I want to talk about a situation I see quite a bit these days. Let’s say you have a website designed. Let’s also say you have purchased a few domain names. You don’t want to have different websites for each of these domain names, so you decide to use the same website for all of them. How do you do this?
I’ll give you a few options people tend to take, and only one that is the “proper” way of handling it.
The Bad Redirects
Meta Refresh
Actually, I don’t see this very often anymore. This is likely due to the fact that people seem to have forgotten that this meta tag/script even exists; or we’ve all wisened up a little. Either way, you can simply place a Javascript (or via PHP) snippet to have a page refresh to another page. You can set the time it takes to refresh really low (one second) or you could have it refresh after a few moments.
There are times when this is an ok practice. Like when you have to serve a message to a visitor before a page refreshes to something else (perhaps a point in a transaction cycle, etc.). But, that’s about it. It’s not a good idea to do this for a whole domain that needs to go to another.
Why it’s Bad
I know we are ethical business owners would never involve such shady practices, but imagine that you sell something in a very competitive landscape. Let’s say…Viagra. Obviously, getting a site to rank for such terms is a task in and of itself.
Or, you could create a whole bunch of websites with great content targeting long-tail search terms. Something like “luxury resort hotel accommodations in jacksonville fl.” You could have tens of these sites, all targeting different search terms for which you could easily rank. Google would read the content and rank your site(s) for those terms, but when a visitor gets there, they are refreshed to your Viagra page.
Crazy, right? Unfortunately it’s not crazy. In fact, this is a very old-school way of tricking a search engine. But, Google being who they are, they quickly caught on to this practice and made appropriate adjustments to their engine to combat this.

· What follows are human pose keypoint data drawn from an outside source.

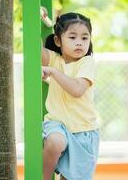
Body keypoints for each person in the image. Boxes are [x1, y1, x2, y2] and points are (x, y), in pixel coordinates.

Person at [41, 10, 99, 180]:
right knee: (56, 141)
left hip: (83, 132)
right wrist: (38, 19)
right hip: (57, 125)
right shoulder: (54, 59)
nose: (79, 43)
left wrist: (52, 72)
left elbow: (76, 90)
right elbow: (34, 48)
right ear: (58, 40)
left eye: (84, 38)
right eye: (72, 37)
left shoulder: (87, 63)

And they do so very nicely. Simply, it doesn’t work anymore. At least, not in this fashion but there are some really smart people out there who can and still trick Google all the time.
302 Redirects/Domain Forwarding
You can also log into your control panel for your given host, and have them forward the domain name. The problem is, a lot of hosts turn this into a 302 redirect, or simply forward the domain to another. This way, when someone goes to any of the domain names you’ve purchased, you still see the one website you’ve created. Still, this isn’t a good redirect method.
Why it’s Bad
When you have multiple domain names for the same website, it’s not uncommon to get links pointing to each of them separately. This isn’t the “bad” part, but it does hinder the value that you could be getting from those links should they all point to one domain.
No, the bad part is when you start looking at duplicate content. Google is pretty good about determining the right one most times (which site had the content first, which domain is older, etc.), but they aren’t perfect. And we’ve even been getting reports that the latest update (Mayday) has been causing problems with duplicate content out-ranking the originating source.
301 Redirects – The Right Way
There is a way to redirect all of those additional domain names to one website, and that way is to use 301 redirects. This is a rule that you create telling Google where the proper website/domain is located. This way, should any of those other domains get links, most of the value from those links (not all, mind you) will be passed to the main domain.
How To
There are a couple of ways you can implement a 301 redirect. Instead of going through them here, you’ll be able to find appropriate info by “Googling” it. Remember though, to always backup your files before you make changes. If something goes wrong, you don’t want your site to stay down for too long a period.
I mentioned that a lot of hosts/registrars for a 302 instead of a 301 when redirecting via their control panel. Due to years of complaining from guys like me, most of the major companies have fixed this. Communicate with your service provider, as they probably have an easy way for you to setup a 301 redirect with a few clicks of a mouse.
So that’s it. If you have a bunch of domains, do your best to have the redirect properly. Your rankings and visitors will thank you.